UMA MENINA LIGOU PARA O 911 CHORANDO: “A COBRA DO PAPAI É TÃO GRANDE QUE DÓI!”… UMA MENINA LIGOU PARA O 911 CHORANDO: “A COBRA DO PAPAI É TÃO GRANDE QUE DÓI!”… Quando a polícia chegou à casa, descobriu uma verdade tão sombria que ninguém na vizinhança jamais olhou para aquela casa da mesma maneira.
“911, qual é a sua emergência?”
Claire Johnson trabalhava no turno da noite no centro de emergência de Springfield, Illinois, havia quase dez anos. Ela já tinha ouvido gritos após acidentes de carro, sussurros durante roubos, maridos ameaçando suas esposas, crianças ligando por engano. Mas a voz que ela ouviu pelo fone de ouvido naquela noite teve um efeito que nenhuma daquelas ligações jamais teve.
Um arrepio percorreu seu corpo.
Era uma menininha.
Ela chorava tão incontrolavelmente que mal conseguia respirar.

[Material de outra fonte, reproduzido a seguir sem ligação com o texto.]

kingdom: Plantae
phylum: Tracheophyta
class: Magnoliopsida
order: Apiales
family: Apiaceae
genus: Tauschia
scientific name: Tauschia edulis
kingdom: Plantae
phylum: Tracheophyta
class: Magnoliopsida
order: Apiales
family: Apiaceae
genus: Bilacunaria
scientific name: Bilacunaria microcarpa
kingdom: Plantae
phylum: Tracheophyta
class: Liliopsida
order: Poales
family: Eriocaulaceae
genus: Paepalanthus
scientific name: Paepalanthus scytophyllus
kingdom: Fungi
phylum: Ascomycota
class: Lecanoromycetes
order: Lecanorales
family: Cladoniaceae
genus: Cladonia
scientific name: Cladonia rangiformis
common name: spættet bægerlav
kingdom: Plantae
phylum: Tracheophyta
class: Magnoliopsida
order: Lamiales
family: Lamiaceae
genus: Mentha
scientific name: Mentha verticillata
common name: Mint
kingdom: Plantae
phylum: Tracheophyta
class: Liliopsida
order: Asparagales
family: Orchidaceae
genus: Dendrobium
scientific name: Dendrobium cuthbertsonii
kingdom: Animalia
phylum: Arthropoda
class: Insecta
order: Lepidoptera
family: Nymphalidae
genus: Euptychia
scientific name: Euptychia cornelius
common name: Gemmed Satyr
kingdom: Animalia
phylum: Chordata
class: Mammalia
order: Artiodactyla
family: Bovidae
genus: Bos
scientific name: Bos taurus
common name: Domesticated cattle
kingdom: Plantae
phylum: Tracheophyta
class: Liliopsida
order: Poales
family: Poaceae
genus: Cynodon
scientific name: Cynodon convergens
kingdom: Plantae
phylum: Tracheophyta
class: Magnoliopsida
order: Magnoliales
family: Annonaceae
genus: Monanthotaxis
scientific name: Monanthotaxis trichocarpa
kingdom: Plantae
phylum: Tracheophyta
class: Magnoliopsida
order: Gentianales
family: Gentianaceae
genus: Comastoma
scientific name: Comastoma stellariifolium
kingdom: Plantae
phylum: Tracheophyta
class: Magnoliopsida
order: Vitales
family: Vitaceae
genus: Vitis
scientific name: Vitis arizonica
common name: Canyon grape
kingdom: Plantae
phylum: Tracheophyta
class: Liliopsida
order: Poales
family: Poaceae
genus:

“A cobra do papai…” soluçou o menino. “É tão grande… dói tanto…”
Por um instante de espanto, Claire tentou fazer com que aquelas palavras parecessem inofensivas. Um animal de estimação. Uma píton. Uma menininha assustada com alguma coisa no quarto.
Mas o medo naquela vozinha não era o medo de um animal.
Era o medo de alguém que já sabia o que estava acontecendo quando ninguém estava por perto.
Claire endireitou-se na cadeira e suavizou o tom de voz.
“Querida, diga seu nome.”
Houve silêncio na linha. Então, um leve rangido vindo de algum lugar dentro da casa.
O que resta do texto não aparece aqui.